**PROBLEM STATEMENT**
Copy out the listing word for word, from its first line through the line that contains "Alberto, Cayo (†)".

**RECORDS SHOWN**

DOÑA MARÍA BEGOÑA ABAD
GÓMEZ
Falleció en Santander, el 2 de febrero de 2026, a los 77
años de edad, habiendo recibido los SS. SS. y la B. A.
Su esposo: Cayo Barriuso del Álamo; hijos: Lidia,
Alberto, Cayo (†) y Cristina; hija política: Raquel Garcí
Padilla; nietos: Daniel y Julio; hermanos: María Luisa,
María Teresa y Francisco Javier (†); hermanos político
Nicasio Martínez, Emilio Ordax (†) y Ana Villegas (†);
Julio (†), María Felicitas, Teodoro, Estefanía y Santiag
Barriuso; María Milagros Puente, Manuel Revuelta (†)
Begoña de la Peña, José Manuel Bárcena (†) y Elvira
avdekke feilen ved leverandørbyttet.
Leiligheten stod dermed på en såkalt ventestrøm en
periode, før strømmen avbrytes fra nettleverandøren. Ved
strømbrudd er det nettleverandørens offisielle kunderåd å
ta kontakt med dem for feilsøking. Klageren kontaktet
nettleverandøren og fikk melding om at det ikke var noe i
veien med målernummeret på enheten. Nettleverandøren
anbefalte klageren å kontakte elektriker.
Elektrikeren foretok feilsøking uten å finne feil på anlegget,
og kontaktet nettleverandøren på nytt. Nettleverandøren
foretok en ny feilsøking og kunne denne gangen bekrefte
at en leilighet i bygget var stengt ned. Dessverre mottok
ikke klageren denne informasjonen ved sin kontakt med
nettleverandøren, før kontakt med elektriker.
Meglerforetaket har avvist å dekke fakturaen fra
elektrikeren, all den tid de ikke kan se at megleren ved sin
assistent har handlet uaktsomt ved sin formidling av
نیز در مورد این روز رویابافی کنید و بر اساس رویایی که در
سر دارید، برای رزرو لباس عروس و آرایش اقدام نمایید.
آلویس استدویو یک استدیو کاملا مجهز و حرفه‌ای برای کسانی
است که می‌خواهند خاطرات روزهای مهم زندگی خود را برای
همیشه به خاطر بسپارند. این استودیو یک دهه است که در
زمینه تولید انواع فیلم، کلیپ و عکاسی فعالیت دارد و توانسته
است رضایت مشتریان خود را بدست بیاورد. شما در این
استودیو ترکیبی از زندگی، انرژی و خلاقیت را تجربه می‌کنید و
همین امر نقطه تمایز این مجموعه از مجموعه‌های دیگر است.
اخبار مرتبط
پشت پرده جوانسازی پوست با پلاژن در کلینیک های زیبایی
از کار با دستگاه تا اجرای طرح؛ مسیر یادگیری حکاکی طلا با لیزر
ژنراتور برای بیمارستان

**EXPECTED ANSWER**
DOÑA MARÍA BEGOÑA ABAD
GÓMEZ
Falleció en Santander, el 2 de febrero de 2026, a los 77
años de edad, habiendo recibido los SS. SS. y la B. A.
Su esposo: Cayo Barriuso del Álamo; hijos: Lidia,
Alberto, Cayo (†) y Cristina; hija política: Raquel Garcí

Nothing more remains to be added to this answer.